Dr. Ada Szczepaniec, Texas A&M AgriLife Research entomologist in Amarillo, talks about the effect of thrips on vegetable crops in the High Plains. (Texas A&M AgriLife photo by Kay Ledbetter)
Dr. Ada Szczepaniec, AgriLife Research entomologist in Amarillo, joined the high tunnel team to establish what key insects or pests threaten the vegetable crops. She found thrips that transmit viral diseases to be the main concern.
“We are in a pickle here because we are surrounded by wheat,” Szczepaniec said. “Thrips have a broad host range and are quite common in wheat, although they are not an important pest for that crop. Every year when wheat is maturing, we see significant increases in numbers of thrips. Fortunately, we now know when this happens, so that allows us to make specific accommodations and management decisions.”
She said thrips are resistant to many insecticides, so researchers are looking at cultural practices to help manage them. One recommendation is to avoid planting tomatoes next to cereal crops, which is not feasible in the Texas Panhandle, “so we are exploring the use of UV reflective mulches instead of conventional mulches to determine whether they lower thrips numbers.
“Thrips rely on visual cues to locate their host plants and the reflective coating of these mulches may interfere with their colonization on vegetables.”

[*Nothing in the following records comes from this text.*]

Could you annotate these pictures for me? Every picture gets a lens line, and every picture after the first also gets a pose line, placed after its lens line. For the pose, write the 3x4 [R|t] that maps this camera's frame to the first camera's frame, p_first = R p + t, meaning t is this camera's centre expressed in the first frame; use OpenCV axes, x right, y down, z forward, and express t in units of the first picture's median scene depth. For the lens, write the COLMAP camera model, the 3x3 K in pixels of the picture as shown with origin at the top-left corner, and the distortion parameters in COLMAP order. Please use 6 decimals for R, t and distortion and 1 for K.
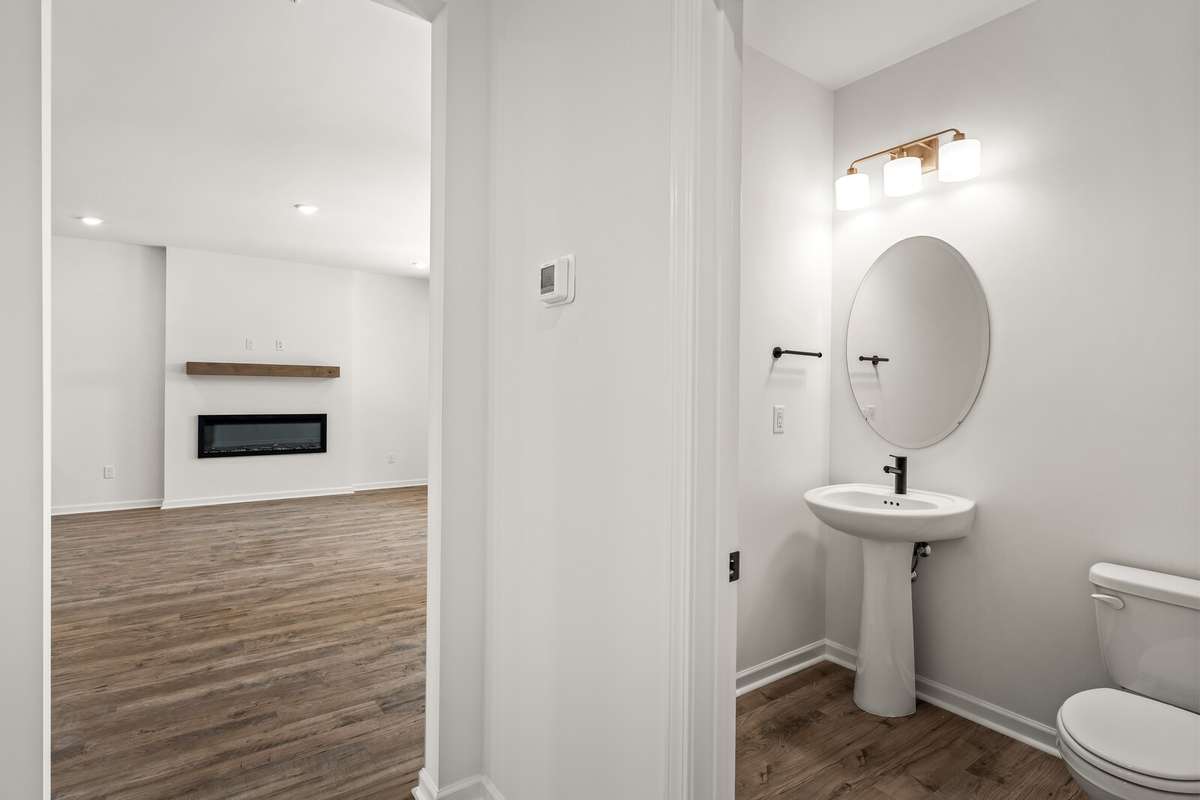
lens RADIAL K [[593.3, 0, 600.0], [0, 593.3, 400.0], [0, 0, 1]] dist [-0.001062, 0.000084]
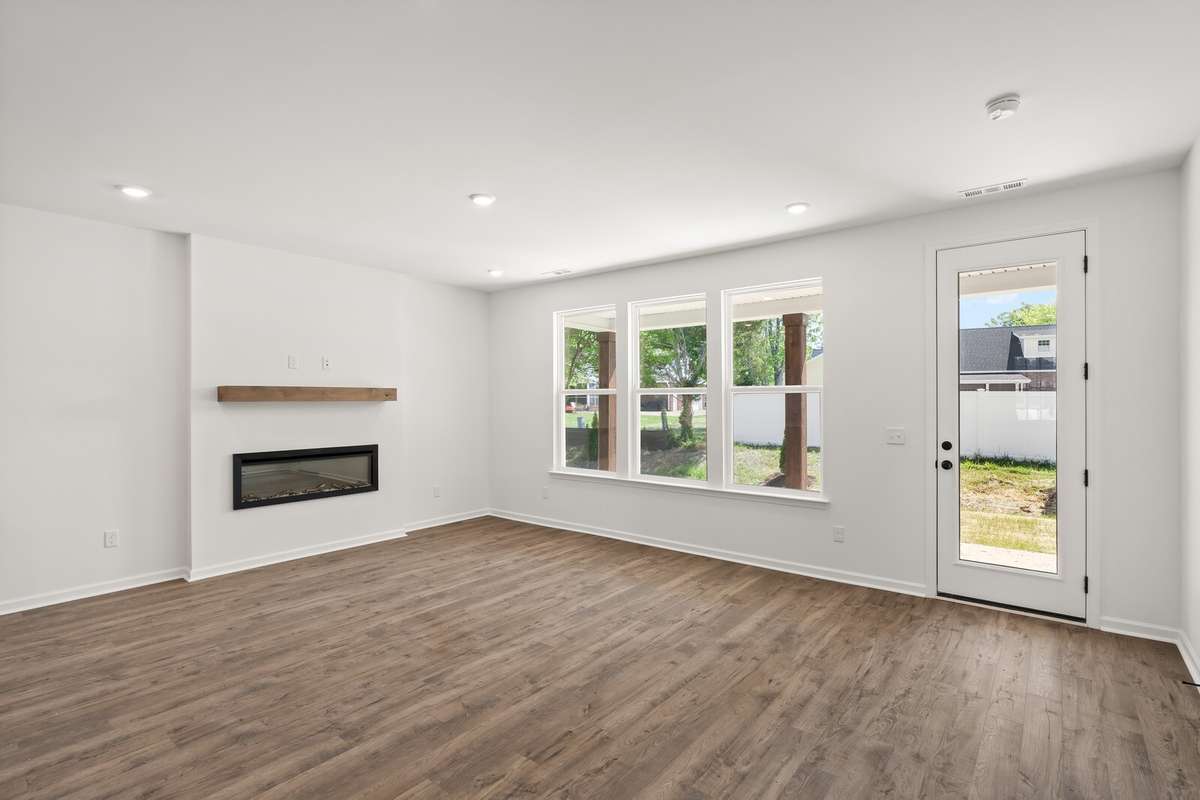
lens RADIAL K [[563.2, 0, 600.0], [0, 563.2, 400.0], [0, 0, 1]] dist [-0.001846, -0.000238]
pose [[0.962212, -0.014091, 0.271938, -0.504292], [0.016777, 0.999831, -0.007557, -0.038047], [-0.271786, 0.011834, 0.962285, 0.198868]]
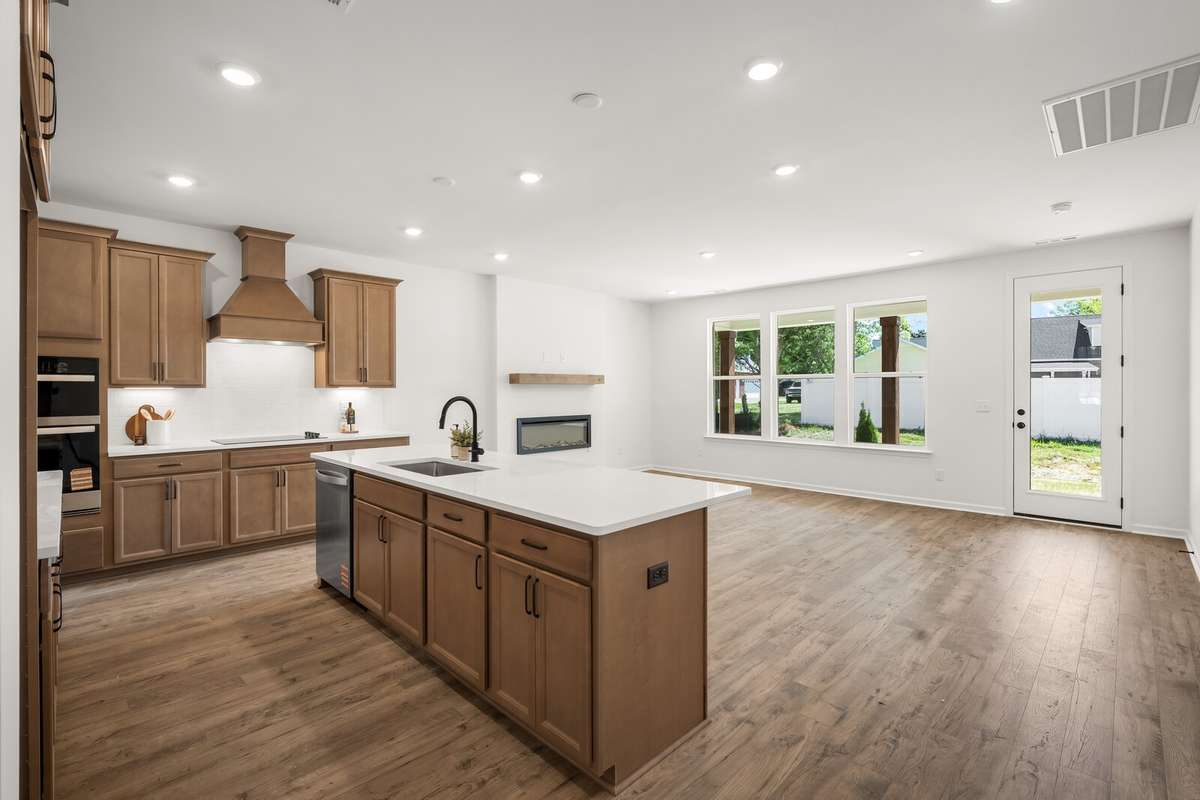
lens RADIAL K [[534.8, 0, 602.0], [0, 534.8, 392.3], [0, 0, 1]] dist [-0.000127, 0.000179]
pose [[0.984044, -0.016255, 0.177179, -0.847006], [0.017036, 0.999851, -0.002884, -0.024274], [-0.177105, 0.005856, 0.984174, -0.087769]]
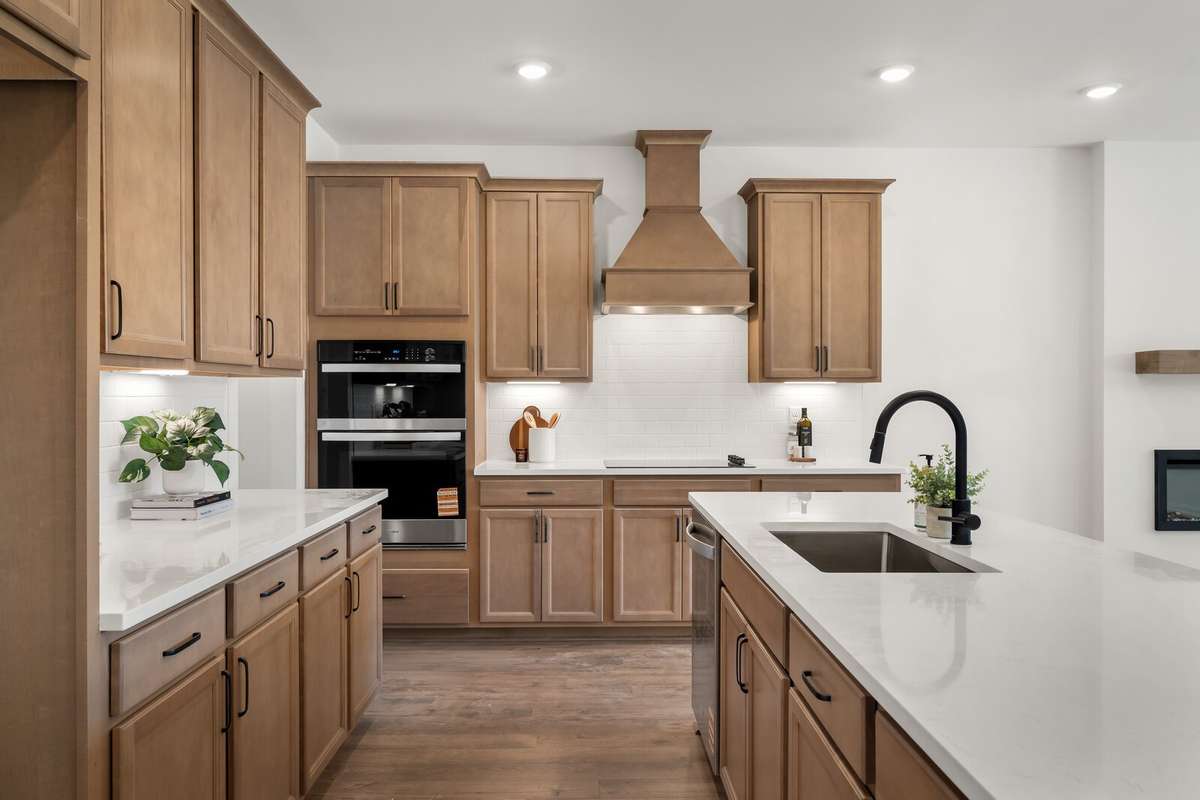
lens RADIAL K [[870.5, 0, 600.0], [0, 870.5, 400.0], [0, 0, 1]] dist [-0.004866, -0.001185]
pose [[0.827641, -0.009056, -0.561184, -0.790226], [0.003942, 0.999939, -0.010323, -0.016045], [0.561243, 0.006332, 0.827627, 0.088408]]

Whiteflies, which transmit diseases and are especially injurious to vegetables in the Lower Rio Grande Valley, were not as widespread as thrips, but are being monitored as well, Szczepaniec said. She is trying to determine if the same cultural practices used to manage thrips are effective in controlling whiteflies as well.
“We also have trouble with hornworms, fruit worms and armyworms,” she said. “They are tough to control and scouting for them is important. Timing of insecticide application is crucial and especially effective when larvae are still small.”
Szczepaniec added that “the goal of this entire research project is to establish an IPM-based set of guidelines to produce vegetables in a sustainable manner. We have learned from California that we have to implement an integrated control program from the start, using tactics that are as predator and parasitoid friendly as possible.”
She said the high tunnel research is a very good system to test if passive predator enticement methods are effective, for example.